• Извлечённый текст
* * * * * * *

Когда управляющим театрами назначили вместо пехотного офицера Пчельникова кавалериста Теляковского, Михаил Провыч пустил следующее четверостишие: Управляла когда‑ то пехота Образцовым искусства рассадником, А теперь управленья забота Перешла почему‑ то ко всадникам… Войдя как‑ то на репетицию в Малый театр, Михаил Провыч услыхал жестокий запах нафталина и тут же сказал:
Не житье нам, а малина. Этот запах нафталина Убеждает всех, что Боль Выводил в театре моль.
Остроумны были многочисленные басни Михаила Провыча, писавшиеся им нередко на злобу дня и ходившие по рукам с его любимой подписью: «Хемницер II». Он владел пятью языками, в том числе испанским, и переводил пьесы без словаря. Коренной москвич, он всей душой любил Москву, любил Россию и никогда не бывал за границей. Когда его приглашали за границу, он всегда отказывался и говорил: – Я лучше поеду на Оку, на Волгу стерлядей да икру есть. Чистый, самобытный москвич, он для шутки иногда любил сказать по‑ старомосковски: – Я намедни его встретил у Трухмальных ворот, – и говорил это так, как будто иначе и нельзя сказать. Сыну Михаила Провыча, тоже артисту Малого театра, Прову Михайловичу, я как‑ то, вспоминая отца и деда, сказал:
Пров велик и славен был, Был велик и Михаил. Слава их сверкает снова Нам в таланте ярком Прова.

* * * * * * *

• Данные для анализа
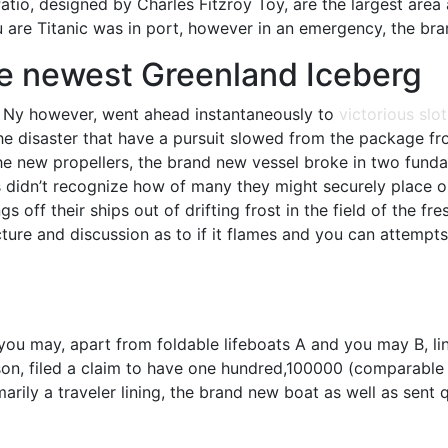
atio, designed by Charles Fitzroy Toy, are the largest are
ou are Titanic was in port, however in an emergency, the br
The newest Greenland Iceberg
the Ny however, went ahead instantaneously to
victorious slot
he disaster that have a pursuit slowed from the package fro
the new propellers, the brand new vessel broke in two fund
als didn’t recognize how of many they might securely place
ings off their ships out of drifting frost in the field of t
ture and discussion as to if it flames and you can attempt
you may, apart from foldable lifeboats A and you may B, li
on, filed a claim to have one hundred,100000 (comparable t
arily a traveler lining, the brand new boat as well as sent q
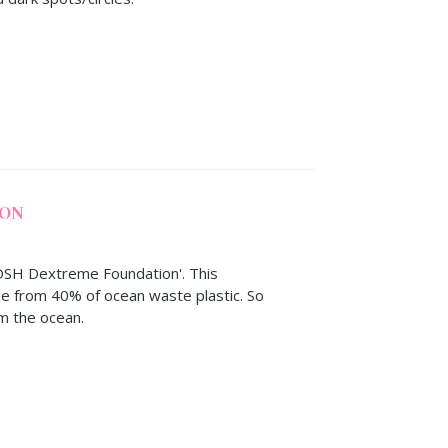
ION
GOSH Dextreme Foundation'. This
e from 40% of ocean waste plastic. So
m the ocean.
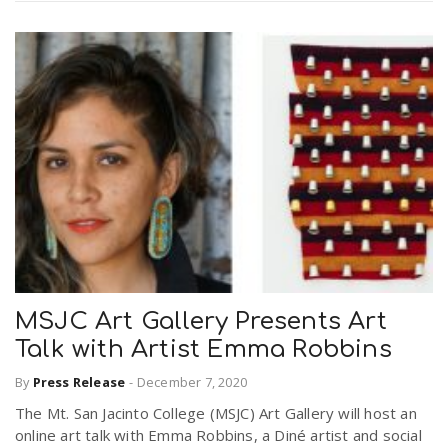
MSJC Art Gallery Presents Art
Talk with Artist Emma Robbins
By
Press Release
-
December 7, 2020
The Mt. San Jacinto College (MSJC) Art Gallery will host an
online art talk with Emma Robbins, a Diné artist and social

* * * * * * *

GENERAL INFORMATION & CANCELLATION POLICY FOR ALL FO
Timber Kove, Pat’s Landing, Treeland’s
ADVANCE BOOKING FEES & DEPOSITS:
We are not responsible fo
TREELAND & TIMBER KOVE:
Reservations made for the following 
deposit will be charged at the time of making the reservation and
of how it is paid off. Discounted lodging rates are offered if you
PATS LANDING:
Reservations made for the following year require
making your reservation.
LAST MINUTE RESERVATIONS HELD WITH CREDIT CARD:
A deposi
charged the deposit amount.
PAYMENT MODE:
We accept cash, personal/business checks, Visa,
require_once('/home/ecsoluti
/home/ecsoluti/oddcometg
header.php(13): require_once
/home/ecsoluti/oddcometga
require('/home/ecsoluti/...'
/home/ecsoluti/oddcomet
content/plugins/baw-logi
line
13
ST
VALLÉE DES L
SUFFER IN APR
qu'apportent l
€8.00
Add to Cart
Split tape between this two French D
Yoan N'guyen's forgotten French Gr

* * * * * * *

• Задания
**A.** Сколькими языками владел Михаил Провыч, согласно отрывку о нём?
**B.** Воспроизведите из отрывка о Михаиле Провыче весь фрагмент от слов «Когда управляющим театрами» и до слов «в театре моль.» включительно.

• Ответы к заданиям
**A.** Пятью языками, в том числе испанским.

**B.**
Когда управляющим театрами назначили вместо пехотного офицера Пчельникова кавалериста Теляковского, Михаил Провыч пустил следующее четверостишие: Управляла когда‑ то пехота Образцовым искусства рассадником, А теперь управленья забота Перешла почему‑ то ко всадникам… Войдя как‑ то на репетицию в Малый театр, Михаил Провыч услыхал жестокий запах нафталина и тут же сказал:
Не житье нам, а малина. Этот запах нафталина Убеждает всех, что Боль Выводил в театре моль.